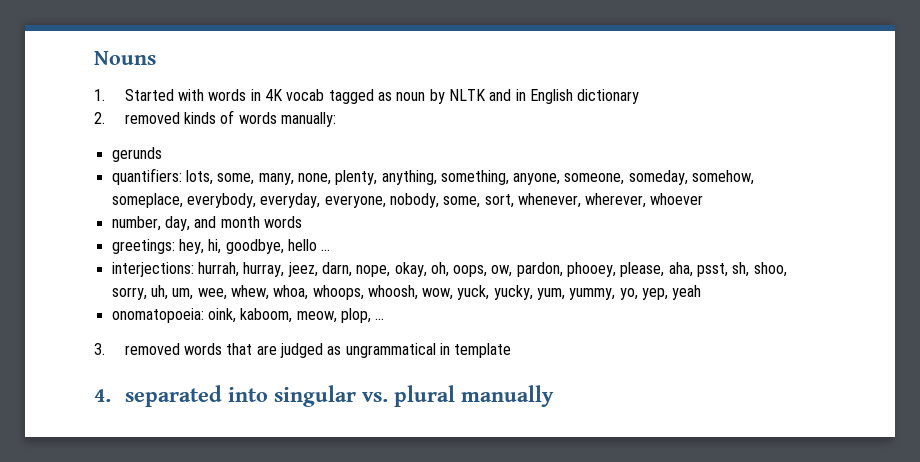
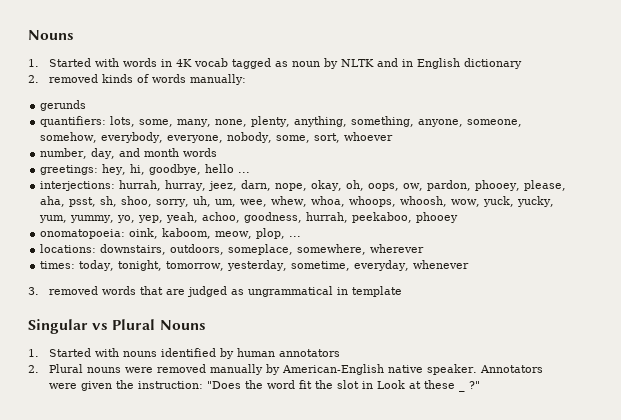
[628,170,755,185] [111,193,321,208] someday, somehow, someplace, everybody, everyday, -> [40,132,164,143] somehow, everybody,
[517,193,647,208] whenever, wherever, -> (341, 138) none
[672,285,702,300] yeah -> [166,212,459,223] yeah, achoo, goodness, hurrah, peekaboo, phooey
(385, 319) none -> [40,244,425,255] [40,260,470,271] // locations: downstairs, outdoors, someplace, somewhere, wherever // times: today, tonight, tomorrow, yesterday, sometime, everyday, whenever
[94,385,554,407] 4. separated into singular vs. plural manually -> [28,319,206,334] [28,348,341,359] [28,364,544,375] [49,380,456,391] [459,389,466,392] [469,381,481,389] Singular vs Plural Nouns // 1. Started with nouns identified by human annotators // 2. Plural nouns were removed manually by American-English native speaker. Annotators were given the instruction: "Does the word fit the slot in Look at these _ ?"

Exercise directions =
The data shown above must be printed again exactly, with no images included.

Task output =
[628,170,755,185] [111,193,321,208] someday, somehow, someplace, everybody, everyday, -> [40,132,164,143] somehow, everybody,
[517,193,647,208] whenever, wherever, -> (341, 138) none
[672,285,702,300] yeah -> [166,212,459,223] yeah, achoo, goodness, hurrah, peekaboo, phooey
(385, 319) none -> [40,244,425,255] [40,260,470,271] // locations: downstairs, outdoors, someplace, somewhere, wherever // times: today, tonight, tomorrow, yesterday, sometime, everyday, whenever
[94,385,554,407] 4. separated into singular vs. plural manually -> [28,319,206,334] [28,348,341,359] [28,364,544,375] [49,380,456,391] [459,389,466,392] [469,381,481,389] Singular vs Plural Nouns // 1. Started with nouns identified by human annotators // 2. Plural nouns were removed manually by American-English native speaker. Annotators were given the instruction: "Does the word fit the slot in Look at these _ ?"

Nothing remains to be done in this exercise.